The department would check to ensure similar committees at other hospitals were functioning correctly.

“The issue of the infection of healthcare workers is something we need to sit down and correct together. We can’t afford to be pointing fingers at each other, because if we do, healthcare workers are going to continue to be infected. We are working on the challenges they are facing at Albert Luthuli. What we are doing at Albert Luthuli is something we have started doing at other facilities,” she said.

She added that a team of healthcare workers would be rotated between hospitals to resume the duties of staff who had been infected and needed to go into quarantine.

Additional training of staff in the use of PPE would also be implemented.

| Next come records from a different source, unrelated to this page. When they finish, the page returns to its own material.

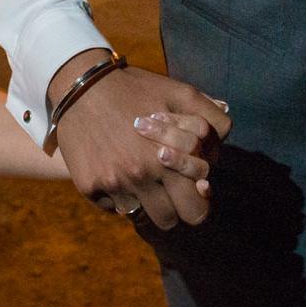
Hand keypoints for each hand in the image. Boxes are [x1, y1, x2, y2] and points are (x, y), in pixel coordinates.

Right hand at [50, 54, 231, 229]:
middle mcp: (139, 176)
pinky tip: (115, 167)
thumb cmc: (135, 89)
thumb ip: (209, 118)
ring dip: (144, 201)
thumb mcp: (178, 93)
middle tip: (168, 190)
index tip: (192, 187)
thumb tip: (224, 139)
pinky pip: (112, 206)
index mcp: (166, 159)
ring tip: (142, 177)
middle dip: (174, 209)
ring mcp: (112, 184)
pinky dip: (117, 193)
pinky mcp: (89, 186)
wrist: (81, 85)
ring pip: (140, 216)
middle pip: (169, 221)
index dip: (197, 200)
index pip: (196, 209)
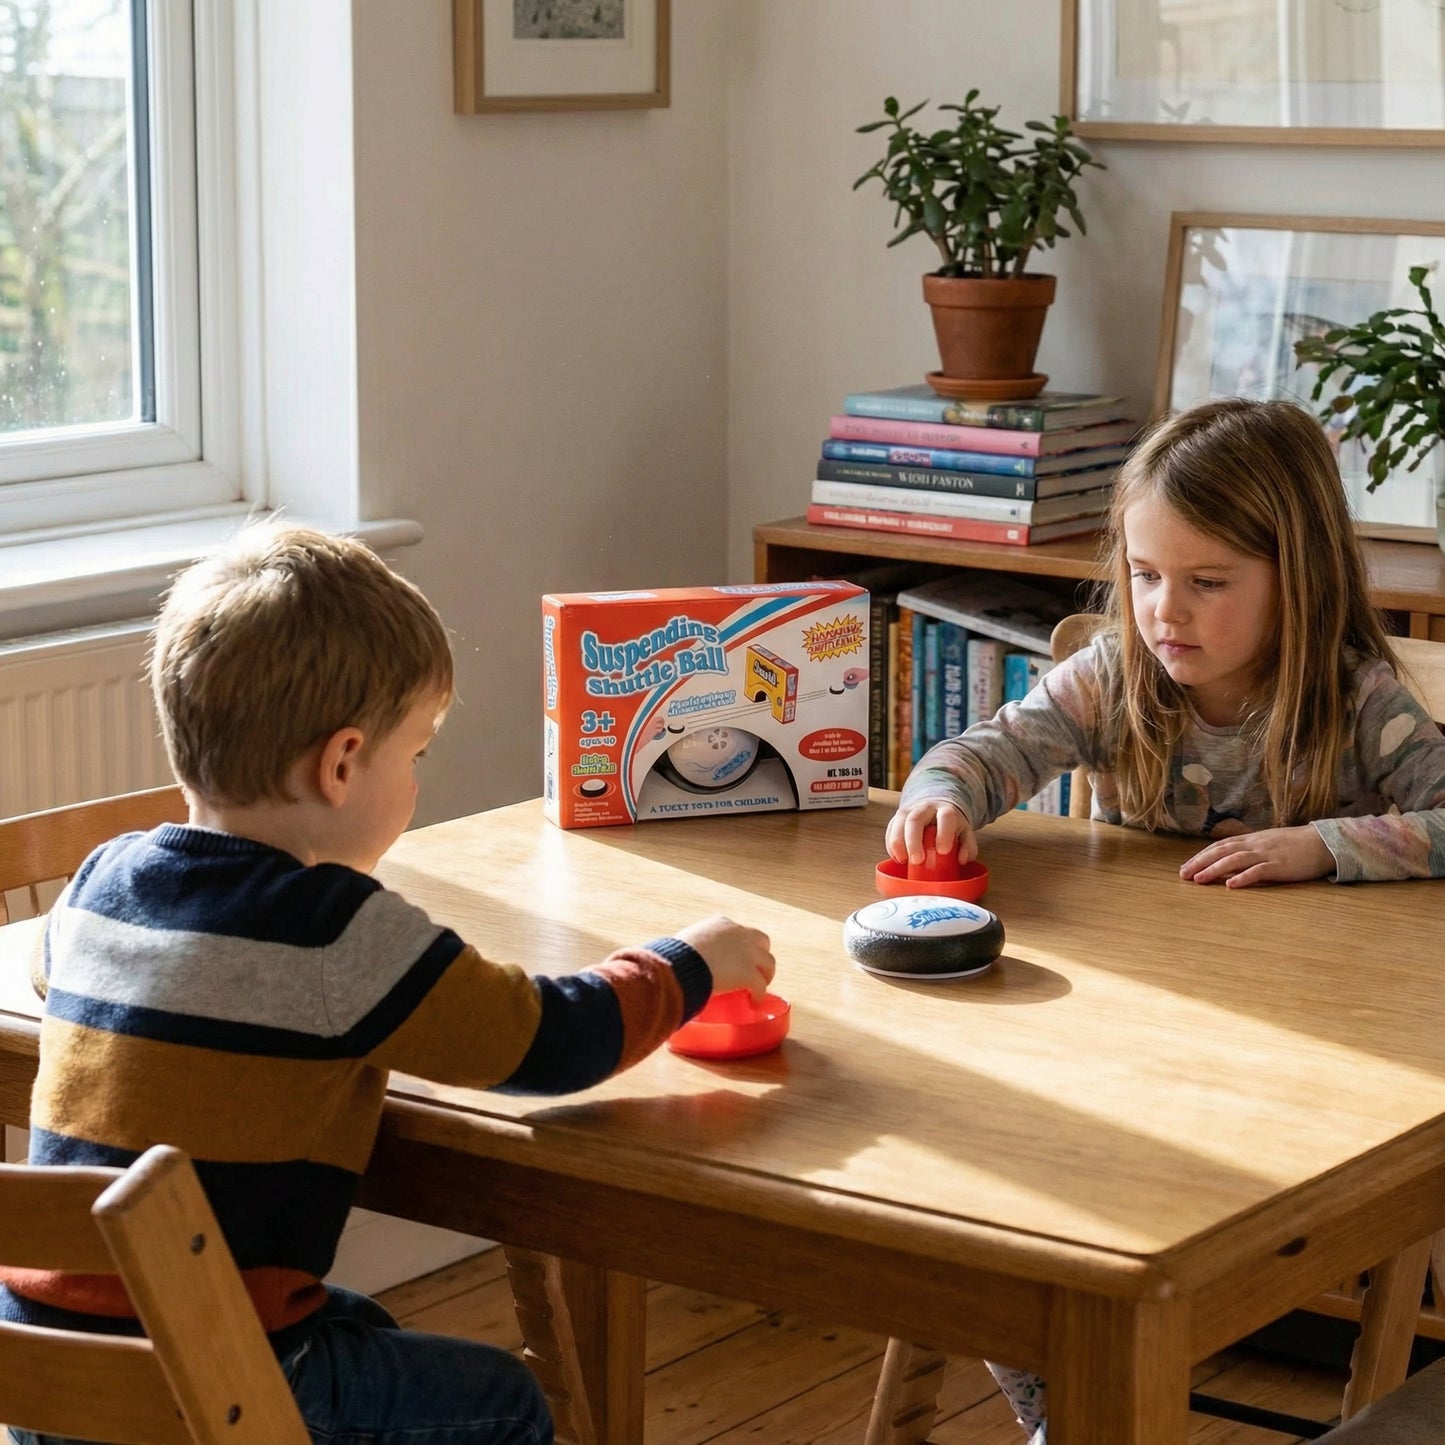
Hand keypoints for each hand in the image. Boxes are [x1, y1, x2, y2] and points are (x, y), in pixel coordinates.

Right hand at [675, 915, 775, 1001]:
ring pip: (769, 962)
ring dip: (765, 975)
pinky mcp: (749, 973)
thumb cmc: (674, 955)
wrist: (682, 965)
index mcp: (721, 924)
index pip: (738, 931)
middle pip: (762, 941)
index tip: (736, 957)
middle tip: (754, 970)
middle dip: (760, 955)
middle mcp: (739, 933)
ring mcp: (747, 952)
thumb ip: (691, 948)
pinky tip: (754, 1002)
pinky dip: (759, 994)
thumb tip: (680, 961)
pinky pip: (761, 985)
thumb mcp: (685, 943)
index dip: (740, 945)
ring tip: (759, 987)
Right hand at [885, 801, 975, 867]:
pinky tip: (896, 857)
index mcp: (946, 810)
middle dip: (914, 841)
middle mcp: (926, 807)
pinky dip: (891, 844)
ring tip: (903, 860)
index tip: (942, 851)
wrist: (936, 807)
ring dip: (898, 842)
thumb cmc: (951, 826)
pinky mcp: (897, 818)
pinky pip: (890, 828)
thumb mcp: (965, 833)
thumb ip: (968, 847)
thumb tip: (961, 859)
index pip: (945, 817)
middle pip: (915, 819)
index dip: (944, 833)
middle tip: (917, 861)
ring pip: (899, 822)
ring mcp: (909, 810)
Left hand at [1179, 825, 1333, 887]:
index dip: (1201, 856)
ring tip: (1198, 880)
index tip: (1186, 866)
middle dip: (1200, 862)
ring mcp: (1267, 855)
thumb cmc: (1295, 844)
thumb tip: (1231, 859)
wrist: (1323, 842)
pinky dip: (1244, 878)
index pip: (1219, 846)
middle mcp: (1255, 845)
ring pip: (1235, 860)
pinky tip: (1231, 885)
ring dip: (1214, 870)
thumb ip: (1250, 849)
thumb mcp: (1267, 842)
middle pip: (1221, 852)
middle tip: (1183, 874)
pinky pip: (1259, 871)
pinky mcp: (1280, 866)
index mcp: (1251, 840)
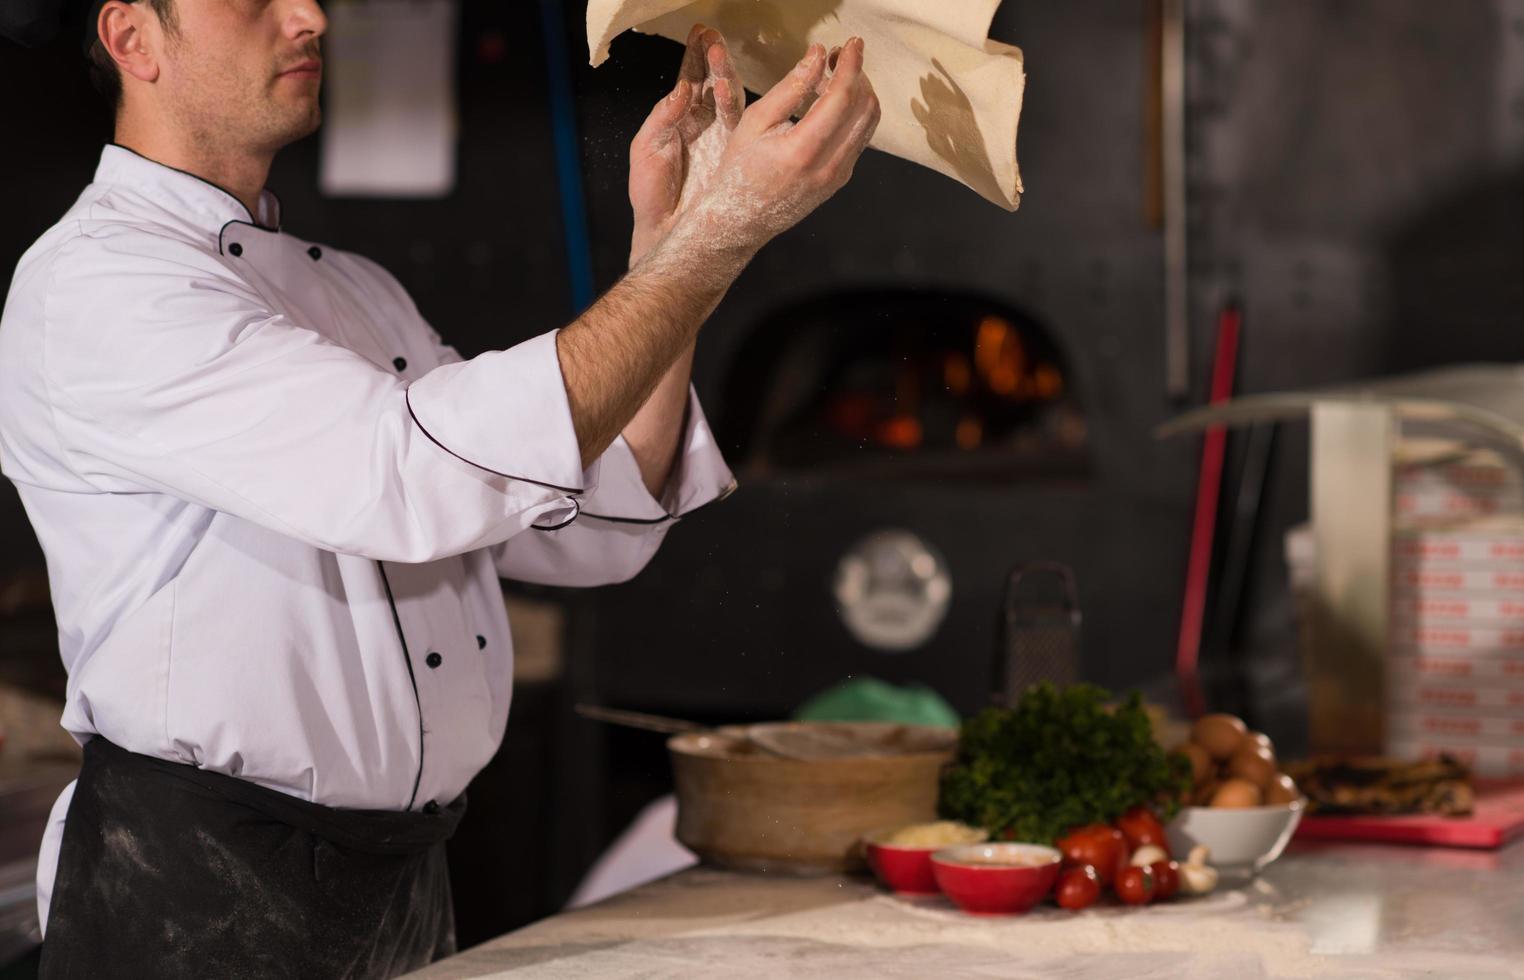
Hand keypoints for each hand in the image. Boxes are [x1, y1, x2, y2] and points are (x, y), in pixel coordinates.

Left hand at [628, 25, 745, 265]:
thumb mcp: (645, 150)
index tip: (700, 33)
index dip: (695, 57)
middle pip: (714, 84)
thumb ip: (661, 118)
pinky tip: (727, 91)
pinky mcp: (736, 157)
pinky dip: (733, 107)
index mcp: (681, 120)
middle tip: (713, 38)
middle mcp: (706, 126)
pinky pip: (740, 129)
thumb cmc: (651, 196)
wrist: (665, 232)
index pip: (690, 80)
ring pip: (730, 100)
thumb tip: (681, 89)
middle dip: (715, 58)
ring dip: (725, 76)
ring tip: (719, 56)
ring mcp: (724, 141)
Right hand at [676, 37, 880, 258]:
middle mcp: (828, 166)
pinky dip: (852, 113)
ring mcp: (838, 176)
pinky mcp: (840, 180)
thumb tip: (818, 55)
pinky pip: (858, 139)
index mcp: (803, 150)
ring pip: (868, 124)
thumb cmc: (738, 170)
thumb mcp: (755, 121)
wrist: (740, 220)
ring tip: (834, 75)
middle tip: (839, 57)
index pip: (842, 98)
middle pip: (865, 109)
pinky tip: (830, 101)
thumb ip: (790, 87)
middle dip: (858, 76)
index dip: (851, 65)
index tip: (852, 43)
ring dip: (859, 94)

Nehawu provincial secretary Ayanda Zulu said the union was concerned about the number of healthcare workers that had been infected at Inkosi Albert Luthuli, Edendale, Stanger and Church of Scotland hospitals, but that it was engaging with the department.

Zulu said the committees would play a “crucial” role to ensure health and safety protocols were implemented and the union welcomed PPE-usage training.

“What we are now fighting for is that the trauma unit must be provided with full PPE gear, the same as those dealing with Covid-19.

“Most people who go to theatre are emergency cases and there is no time to do screening to determine whether they have Covid-19 or not, so let’s treat that patient as a patient under investigation,” he said.

Premier Sihle Zikalala said 1 557 healthcare workers in the province had been infected with the coronavirus, of whom 60% were nurses, and 12 had died.